▶ To do: Write out exactly the lines of the entries below, from the first through the line containing "Page size: 2001x1125.", and nothing beyond them.

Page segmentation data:
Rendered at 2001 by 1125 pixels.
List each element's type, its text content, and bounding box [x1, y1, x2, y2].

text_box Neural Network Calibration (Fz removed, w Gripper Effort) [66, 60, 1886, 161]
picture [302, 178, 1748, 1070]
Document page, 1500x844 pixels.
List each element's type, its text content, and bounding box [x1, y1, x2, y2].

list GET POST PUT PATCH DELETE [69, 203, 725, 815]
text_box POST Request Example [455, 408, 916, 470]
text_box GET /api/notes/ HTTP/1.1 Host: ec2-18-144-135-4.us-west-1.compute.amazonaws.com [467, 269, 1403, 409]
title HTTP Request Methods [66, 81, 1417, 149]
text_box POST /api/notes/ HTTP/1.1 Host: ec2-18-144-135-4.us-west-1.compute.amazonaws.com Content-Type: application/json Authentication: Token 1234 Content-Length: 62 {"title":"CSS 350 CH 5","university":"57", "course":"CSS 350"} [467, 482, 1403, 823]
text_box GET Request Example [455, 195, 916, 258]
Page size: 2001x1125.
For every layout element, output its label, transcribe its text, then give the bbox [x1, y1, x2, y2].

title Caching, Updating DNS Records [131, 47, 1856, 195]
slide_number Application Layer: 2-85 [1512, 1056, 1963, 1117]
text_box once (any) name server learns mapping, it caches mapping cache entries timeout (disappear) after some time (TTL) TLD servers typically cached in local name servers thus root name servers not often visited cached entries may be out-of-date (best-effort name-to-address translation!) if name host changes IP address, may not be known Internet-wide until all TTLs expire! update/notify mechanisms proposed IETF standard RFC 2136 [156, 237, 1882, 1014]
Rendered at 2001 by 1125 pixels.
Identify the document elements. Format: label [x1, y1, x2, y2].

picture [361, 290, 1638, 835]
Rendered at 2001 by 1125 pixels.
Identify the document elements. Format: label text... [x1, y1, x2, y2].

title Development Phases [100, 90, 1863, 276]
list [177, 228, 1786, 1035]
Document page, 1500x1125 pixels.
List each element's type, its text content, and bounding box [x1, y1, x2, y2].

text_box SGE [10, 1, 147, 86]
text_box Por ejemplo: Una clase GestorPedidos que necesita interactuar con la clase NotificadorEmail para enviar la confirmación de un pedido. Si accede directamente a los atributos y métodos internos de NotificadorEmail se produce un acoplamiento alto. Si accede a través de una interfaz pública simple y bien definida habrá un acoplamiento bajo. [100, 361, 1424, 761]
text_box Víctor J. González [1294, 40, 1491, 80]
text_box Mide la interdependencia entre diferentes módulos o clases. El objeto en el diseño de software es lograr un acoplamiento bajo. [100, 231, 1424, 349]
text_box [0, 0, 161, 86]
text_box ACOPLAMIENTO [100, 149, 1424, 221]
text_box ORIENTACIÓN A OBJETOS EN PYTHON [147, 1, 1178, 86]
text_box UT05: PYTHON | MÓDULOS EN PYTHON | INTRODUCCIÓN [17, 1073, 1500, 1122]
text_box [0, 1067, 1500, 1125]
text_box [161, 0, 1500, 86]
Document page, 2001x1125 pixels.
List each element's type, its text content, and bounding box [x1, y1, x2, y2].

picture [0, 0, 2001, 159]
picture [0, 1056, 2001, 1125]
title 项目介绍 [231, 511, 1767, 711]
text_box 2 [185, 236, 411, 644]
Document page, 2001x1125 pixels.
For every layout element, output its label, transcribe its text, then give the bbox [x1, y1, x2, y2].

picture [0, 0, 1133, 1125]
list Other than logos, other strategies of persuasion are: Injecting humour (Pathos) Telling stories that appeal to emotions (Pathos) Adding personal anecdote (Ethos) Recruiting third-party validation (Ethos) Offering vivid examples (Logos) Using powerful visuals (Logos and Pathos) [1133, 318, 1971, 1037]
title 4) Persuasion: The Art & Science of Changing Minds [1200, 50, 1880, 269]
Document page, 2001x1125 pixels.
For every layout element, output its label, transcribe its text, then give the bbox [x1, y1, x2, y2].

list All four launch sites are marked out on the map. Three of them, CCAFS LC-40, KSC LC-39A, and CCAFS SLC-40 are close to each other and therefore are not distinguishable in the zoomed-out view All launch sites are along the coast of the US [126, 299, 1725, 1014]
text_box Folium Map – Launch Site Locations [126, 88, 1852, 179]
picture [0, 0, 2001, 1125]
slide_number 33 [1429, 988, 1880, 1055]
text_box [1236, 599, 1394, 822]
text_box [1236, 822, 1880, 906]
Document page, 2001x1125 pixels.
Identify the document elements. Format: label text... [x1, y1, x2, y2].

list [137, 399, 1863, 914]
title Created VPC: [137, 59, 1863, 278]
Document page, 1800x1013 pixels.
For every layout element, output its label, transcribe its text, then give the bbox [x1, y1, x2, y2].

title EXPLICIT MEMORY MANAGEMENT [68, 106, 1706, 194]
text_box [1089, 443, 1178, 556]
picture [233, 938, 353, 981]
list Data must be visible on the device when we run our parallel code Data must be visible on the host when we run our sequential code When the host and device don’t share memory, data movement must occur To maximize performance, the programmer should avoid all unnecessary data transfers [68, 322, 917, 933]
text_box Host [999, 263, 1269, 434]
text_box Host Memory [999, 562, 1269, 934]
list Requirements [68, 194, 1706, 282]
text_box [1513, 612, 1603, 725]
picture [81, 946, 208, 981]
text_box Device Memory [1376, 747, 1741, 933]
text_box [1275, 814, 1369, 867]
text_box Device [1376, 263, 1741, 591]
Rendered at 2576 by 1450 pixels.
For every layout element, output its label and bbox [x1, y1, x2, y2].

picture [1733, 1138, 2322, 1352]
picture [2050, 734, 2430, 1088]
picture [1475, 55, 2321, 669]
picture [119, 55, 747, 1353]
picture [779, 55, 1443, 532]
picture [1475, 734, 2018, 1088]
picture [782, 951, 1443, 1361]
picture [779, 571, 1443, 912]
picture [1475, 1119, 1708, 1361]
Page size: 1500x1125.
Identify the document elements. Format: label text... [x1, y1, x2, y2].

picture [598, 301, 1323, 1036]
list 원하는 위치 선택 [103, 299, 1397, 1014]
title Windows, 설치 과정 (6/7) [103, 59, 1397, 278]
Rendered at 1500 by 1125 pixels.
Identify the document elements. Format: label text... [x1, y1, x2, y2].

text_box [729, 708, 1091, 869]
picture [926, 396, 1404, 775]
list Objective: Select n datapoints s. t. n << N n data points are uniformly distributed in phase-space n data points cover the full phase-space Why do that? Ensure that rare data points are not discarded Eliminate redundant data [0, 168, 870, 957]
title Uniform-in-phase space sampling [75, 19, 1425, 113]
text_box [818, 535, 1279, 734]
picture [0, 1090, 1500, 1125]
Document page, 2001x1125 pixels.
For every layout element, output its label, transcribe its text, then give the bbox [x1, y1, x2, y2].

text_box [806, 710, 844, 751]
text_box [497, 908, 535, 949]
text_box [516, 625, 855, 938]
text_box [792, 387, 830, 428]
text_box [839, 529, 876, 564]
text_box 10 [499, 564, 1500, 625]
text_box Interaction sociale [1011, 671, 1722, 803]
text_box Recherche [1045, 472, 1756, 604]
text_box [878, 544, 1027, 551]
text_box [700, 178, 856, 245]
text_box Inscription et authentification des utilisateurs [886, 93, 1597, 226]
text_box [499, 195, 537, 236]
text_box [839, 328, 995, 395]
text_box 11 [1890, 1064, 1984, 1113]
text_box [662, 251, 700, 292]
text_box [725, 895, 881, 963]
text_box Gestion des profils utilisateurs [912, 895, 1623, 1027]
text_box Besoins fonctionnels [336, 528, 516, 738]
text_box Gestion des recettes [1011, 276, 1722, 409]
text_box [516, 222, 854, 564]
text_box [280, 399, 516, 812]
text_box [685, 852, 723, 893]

▶ Response to the task:
Rendered at 2001 by 1125 pixels.
List each element's type, its text content, and bounding box [x1, y1, x2, y2].

text_box Neural Network Calibration (Fz removed, w Gripper Effort) [66, 60, 1886, 161]
picture [302, 178, 1748, 1070]
Document page, 1500x844 pixels.
List each element's type, its text content, and bounding box [x1, y1, x2, y2].

list GET POST PUT PATCH DELETE [69, 203, 725, 815]
text_box POST Request Example [455, 408, 916, 470]
text_box GET /api/notes/ HTTP/1.1 Host: ec2-18-144-135-4.us-west-1.compute.amazonaws.com [467, 269, 1403, 409]
title HTTP Request Methods [66, 81, 1417, 149]
text_box POST /api/notes/ HTTP/1.1 Host: ec2-18-144-135-4.us-west-1.compute.amazonaws.com Content-Type: application/json Authentication: Token 1234 Content-Length: 62 {"title":"CSS 350 CH 5","university":"57", "course":"CSS 350"} [467, 482, 1403, 823]
text_box GET Request Example [455, 195, 916, 258]
Page size: 2001x1125.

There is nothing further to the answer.